Volkswagen is expanding its production of electric cars with plans to manufacture commercial vehicles battery intended for urban areas as growing public concerns about air quality increases demand.
Volkswagen trucks and electric buses division will invest $1.7 billion in new technologies, including power transmission systems, stand-alone systems and cloud-based software, Andreas Renschler, head of the division, said in an interview. in Hamburg.
To help distribute costs, US affiliate Navistar International Corp. will adopt the electric transmission.
A VW battery truck, called e-Delivery, will leave Brazil’s assembly lines in 2020, while German manufacturer MAN and Scania will offer fully electric buses next year to USA cities, to be added to hybrid systems of biodiesel and natural gas.
“We believe in a wide range of transmissions and alternative fuels, depending on local availability, social and local demand and customer needs,” Renschler told a news conference. “It is therefore crucial that strategists adopt a technologically neutral approach” to any regulation.
Electric trucks for local deliveries are likely to exceed a 5% market share by 2025, according to Renschler. That compares with a forecast of about 25% for battery-powered cars.
Commercial vehicle manufacturers have been slow to develop electric models because the loads are heavier than for automobiles and cover a wider range of industry needs.
The complicated thing is that the vans already vary considerably throughout the world due to the differences in the norms, which makes difficult the construction of vehicles in volumes big enough to generate economies of scale.
Following the scandal of the Volkswagen emissions scam, some municipalities want to ban diesel engines to reduce air pollution.
German competitor Daimler, the world’s largest commercial vehicle producer and former employer of Renschler, has stepped up the development of engines including fully electric and hybrid versions as well as digital services to defend its leadership.

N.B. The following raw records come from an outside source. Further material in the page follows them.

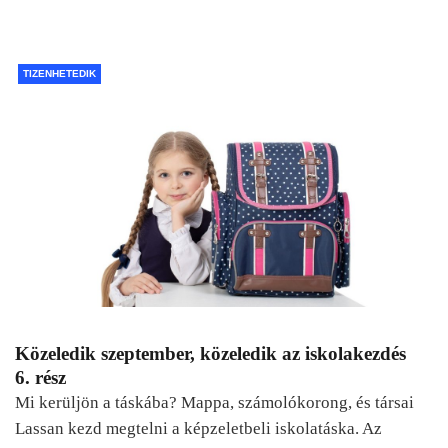
TIZENHETEDIK
Közeledik szeptember, közeledik az iskolakezdés
6. rész
Mi kerüljön a táskába? Mappa, számolókorong, és társai
Lassan kezd megtelni a képzeletbeli iskolatáska. Az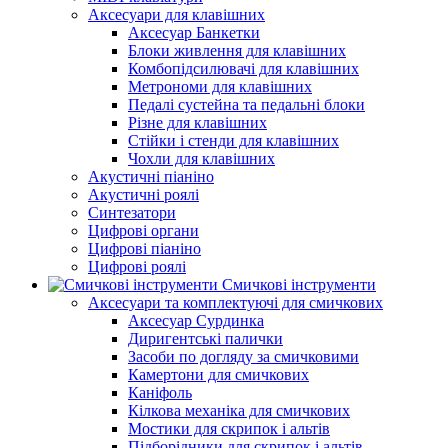
Аксесуари для клавішних
Аксесуар Банкетки
Блоки живлення для клавішних
Комбопідсилювачі для клавішних
Метрономи для клавішних
Педалі сустейна та педальні блоки
Різне для клавішних
Стійки і стенди для клавішних
Чохли для клавішних
Акустичні піаніно
Акустичні роялі
Синтезатори
Цифрові органи
Цифрові піаніно
Цифрові роялі
Смичкові інструменти
Аксесуари та комплектуючі для смичкових
Аксесуар Сурдинка
Диригентські палички
Засоби по догляду за смичковими
Камертони для смичкових
Каніфоль
Кілкова механіка для смичкових
Мостики для скрипок і альтів
Підборiдники для скрипок і альтів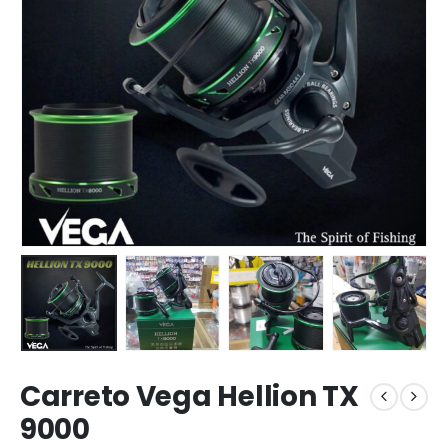
Carreto Vega Hellion TX
9000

Volkswagen is also facing new rivals such as Tesla, which will launch a battery-powered truck on November 16. Better battery technology will be key to making electric trucks more attractive by reducing operating costs, Renschler said.
In addition to higher pricing for systems and recharge challenges, power packs “are heavy and steal space”, reducing load capacity, Renschler said.
“With city buses, we are just reaching a break-even point compared to conventional solutions,” added the executive. “Electric delivery trucks are expected to be economically convenient in 2020-25,” while long-haul heavy-duty batteries will take longer to bring profits to their owners.